3 – Poucos, desconhecem o assunto, não conseguem alcançar a natureza da cãimbra do escrivão e seguem orientações médicas, sofrendo toda sorte de intervenções experimentais, pagando o preço das escolhas feitas por seus médicos. Alguns destes, tem a sorte de receber orientações que permitem uma escolha consciente.
4 - Outros, assimilam o fato de que ainda não existe cura e que todo e qualquer tratamento disponível atualmente tem um “preço” que pode ser mais caro que o de nenhum tratamento. Estes, se vêem como deficientes e se colocam na sociedade como tais, conseguindo adaptações para a plena participação da grande construção que a humanidade faz no planeta e isto é tão mais importante, que a cãimbra do escrivão fica relegada a uma mera característica individual. Este grupo de pessoas é o único que conheço que vive plenamente feliz e aguarda serenamente uma solução satisfatória e definitiva (cura ou tratamento eficiente sem efeitos colaterais relevantes) que a Ciência, também como produto humano, trará, cedo ou tarde. Estas pessoas não sentem dor, não agregam mais problemas físicos e nem frustração, porque entendem que não tem mais condições de desempenhar esta função, mas, para outras tem total capacidade. Este grupo, talvez de fato meio “Poliana”, consegue ver que esta deficiência é uma das mais fáceis de conviver graças a uma era tecnológica e que ainda pode trazer facilidades para a vida como um todo, como os sistemas de cotas. Independente da opinião que tenhamos disto, se é um sistema correto ou não, justo ou injusto, ele esta aí hoje e pode nos beneficiar. Minha opção foi esta, depois de diagnosticada, publiquei 8 (oito) livros, fiz especialização, mestrado e passei em primeiro lugar no concurso público para o cargo que ocupo atualmente, de biólogo em Curitiba, que abriu apenas para 2 vagas e teve cerca de 1500 concorrentes. De outra forma, ainda estaria concentrando meu tempo em escrever a mão e não em produzir e fazer parte da sociedade.

• **Os registros**
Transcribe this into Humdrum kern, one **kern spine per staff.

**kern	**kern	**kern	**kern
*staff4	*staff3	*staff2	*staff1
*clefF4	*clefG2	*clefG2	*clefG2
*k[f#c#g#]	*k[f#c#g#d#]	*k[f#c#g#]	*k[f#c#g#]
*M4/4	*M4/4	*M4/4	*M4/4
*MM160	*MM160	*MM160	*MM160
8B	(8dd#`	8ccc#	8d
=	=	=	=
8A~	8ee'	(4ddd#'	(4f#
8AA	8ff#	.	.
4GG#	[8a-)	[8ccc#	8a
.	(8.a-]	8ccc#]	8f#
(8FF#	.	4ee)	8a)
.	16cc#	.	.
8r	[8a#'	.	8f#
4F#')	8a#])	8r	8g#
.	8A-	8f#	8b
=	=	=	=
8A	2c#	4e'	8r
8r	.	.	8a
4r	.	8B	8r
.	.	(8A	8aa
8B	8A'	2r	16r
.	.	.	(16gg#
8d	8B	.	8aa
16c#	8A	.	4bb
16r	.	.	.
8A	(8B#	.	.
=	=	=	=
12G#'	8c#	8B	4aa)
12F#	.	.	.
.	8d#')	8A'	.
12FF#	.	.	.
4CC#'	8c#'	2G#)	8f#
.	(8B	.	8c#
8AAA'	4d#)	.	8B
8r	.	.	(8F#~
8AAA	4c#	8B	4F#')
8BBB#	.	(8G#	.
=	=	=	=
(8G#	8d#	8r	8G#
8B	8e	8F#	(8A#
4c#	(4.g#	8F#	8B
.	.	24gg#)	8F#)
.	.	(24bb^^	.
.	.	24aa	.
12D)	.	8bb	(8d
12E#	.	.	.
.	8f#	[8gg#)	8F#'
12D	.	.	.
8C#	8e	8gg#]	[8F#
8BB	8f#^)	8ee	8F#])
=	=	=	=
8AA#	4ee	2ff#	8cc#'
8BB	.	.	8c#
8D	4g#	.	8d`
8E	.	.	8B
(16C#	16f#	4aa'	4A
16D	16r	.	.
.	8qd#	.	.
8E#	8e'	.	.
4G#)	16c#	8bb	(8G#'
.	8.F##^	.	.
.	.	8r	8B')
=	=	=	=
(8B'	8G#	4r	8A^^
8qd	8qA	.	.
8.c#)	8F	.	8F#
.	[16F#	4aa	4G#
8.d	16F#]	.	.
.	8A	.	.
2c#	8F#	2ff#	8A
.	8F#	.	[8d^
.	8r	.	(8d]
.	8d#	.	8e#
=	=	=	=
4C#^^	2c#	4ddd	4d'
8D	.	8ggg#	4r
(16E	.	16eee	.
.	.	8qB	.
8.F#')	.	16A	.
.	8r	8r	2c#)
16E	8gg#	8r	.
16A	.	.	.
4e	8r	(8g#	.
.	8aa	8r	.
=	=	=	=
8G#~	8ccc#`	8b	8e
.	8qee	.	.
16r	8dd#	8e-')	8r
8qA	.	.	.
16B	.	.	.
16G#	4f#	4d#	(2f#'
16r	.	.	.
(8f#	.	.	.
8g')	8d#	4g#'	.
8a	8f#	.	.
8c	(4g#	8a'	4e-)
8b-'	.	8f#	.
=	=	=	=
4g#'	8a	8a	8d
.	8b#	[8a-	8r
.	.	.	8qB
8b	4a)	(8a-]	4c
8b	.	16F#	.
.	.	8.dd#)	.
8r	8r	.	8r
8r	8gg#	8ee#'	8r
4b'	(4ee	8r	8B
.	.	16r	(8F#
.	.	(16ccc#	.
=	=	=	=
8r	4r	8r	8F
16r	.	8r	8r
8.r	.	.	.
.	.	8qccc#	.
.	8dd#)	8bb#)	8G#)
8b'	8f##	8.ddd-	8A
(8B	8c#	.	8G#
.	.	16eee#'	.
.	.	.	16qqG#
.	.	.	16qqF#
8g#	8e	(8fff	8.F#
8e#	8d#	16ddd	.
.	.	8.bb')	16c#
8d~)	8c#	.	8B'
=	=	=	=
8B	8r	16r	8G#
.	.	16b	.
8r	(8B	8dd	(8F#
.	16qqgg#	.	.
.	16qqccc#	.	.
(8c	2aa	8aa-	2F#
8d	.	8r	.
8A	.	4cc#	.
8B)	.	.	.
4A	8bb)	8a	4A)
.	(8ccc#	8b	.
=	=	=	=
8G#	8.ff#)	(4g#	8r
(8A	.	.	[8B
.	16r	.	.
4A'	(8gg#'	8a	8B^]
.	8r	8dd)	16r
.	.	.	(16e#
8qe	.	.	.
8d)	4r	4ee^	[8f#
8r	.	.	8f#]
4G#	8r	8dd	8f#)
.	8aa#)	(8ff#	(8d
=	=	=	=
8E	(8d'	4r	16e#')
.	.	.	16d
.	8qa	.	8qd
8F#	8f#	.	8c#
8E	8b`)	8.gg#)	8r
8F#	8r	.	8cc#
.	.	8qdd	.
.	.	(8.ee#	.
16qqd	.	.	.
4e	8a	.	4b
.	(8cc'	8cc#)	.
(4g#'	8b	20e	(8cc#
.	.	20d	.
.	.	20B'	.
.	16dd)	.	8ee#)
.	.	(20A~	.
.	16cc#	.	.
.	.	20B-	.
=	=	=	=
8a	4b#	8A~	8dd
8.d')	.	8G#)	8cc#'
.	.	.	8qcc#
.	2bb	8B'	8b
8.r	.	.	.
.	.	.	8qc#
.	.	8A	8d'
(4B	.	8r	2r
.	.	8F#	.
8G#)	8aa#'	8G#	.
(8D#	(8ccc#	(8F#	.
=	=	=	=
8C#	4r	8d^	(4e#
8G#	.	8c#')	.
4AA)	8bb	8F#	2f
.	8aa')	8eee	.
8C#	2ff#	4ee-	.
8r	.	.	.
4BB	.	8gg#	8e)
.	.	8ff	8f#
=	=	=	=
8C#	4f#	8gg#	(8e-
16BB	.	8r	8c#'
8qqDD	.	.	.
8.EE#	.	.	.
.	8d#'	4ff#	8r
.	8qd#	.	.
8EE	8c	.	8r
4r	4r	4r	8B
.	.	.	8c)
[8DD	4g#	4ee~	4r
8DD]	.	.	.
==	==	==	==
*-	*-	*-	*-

• **Tarefa a realizar**
Extraia por completo o trecho sobre a cãimbra do escrivão que aparece acima, sem alterar nenhuma palavra.

• **Resposta escrita**
3 – Poucos, desconhecem o assunto, não conseguem alcançar a natureza da cãimbra do escrivão e seguem orientações médicas, sofrendo toda sorte de intervenções experimentais, pagando o preço das escolhas feitas por seus médicos. Alguns destes, tem a sorte de receber orientações que permitem uma escolha consciente.
4 - Outros, assimilam o fato de que ainda não existe cura e que todo e qualquer tratamento disponível atualmente tem um “preço” que pode ser mais caro que o de nenhum tratamento. Estes, se vêem como deficientes e se colocam na sociedade como tais, conseguindo adaptações para a plena participação da grande construção que a humanidade faz no planeta e isto é tão mais importante, que a cãimbra do escrivão fica relegada a uma mera característica individual. Este grupo de pessoas é o único que conheço que vive plenamente feliz e aguarda serenamente uma solução satisfatória e definitiva (cura ou tratamento eficiente sem efeitos colaterais relevantes) que a Ciência, também como produto humano, trará, cedo ou tarde. Estas pessoas não sentem dor, não agregam mais problemas físicos e nem frustração, porque entendem que não tem mais condições de desempenhar esta função, mas, para outras tem total capacidade. Este grupo, talvez de fato meio “Poliana”, consegue ver que esta deficiência é uma das mais fáceis de conviver graças a uma era tecnológica e que ainda pode trazer facilidades para a vida como um todo, como os sistemas de cotas. Independente da opinião que tenhamos disto, se é um sistema correto ou não, justo ou injusto, ele esta aí hoje e pode nos beneficiar. Minha opção foi esta, depois de diagnosticada, publiquei 8 (oito) livros, fiz especialização, mestrado e passei em primeiro lugar no concurso público para o cargo que ocupo atualmente, de biólogo em Curitiba, que abriu apenas para 2 vagas e teve cerca de 1500 concorrentes. De outra forma, ainda estaria concentrando meu tempo em escrever a mão e não em produzir e fazer parte da sociedade.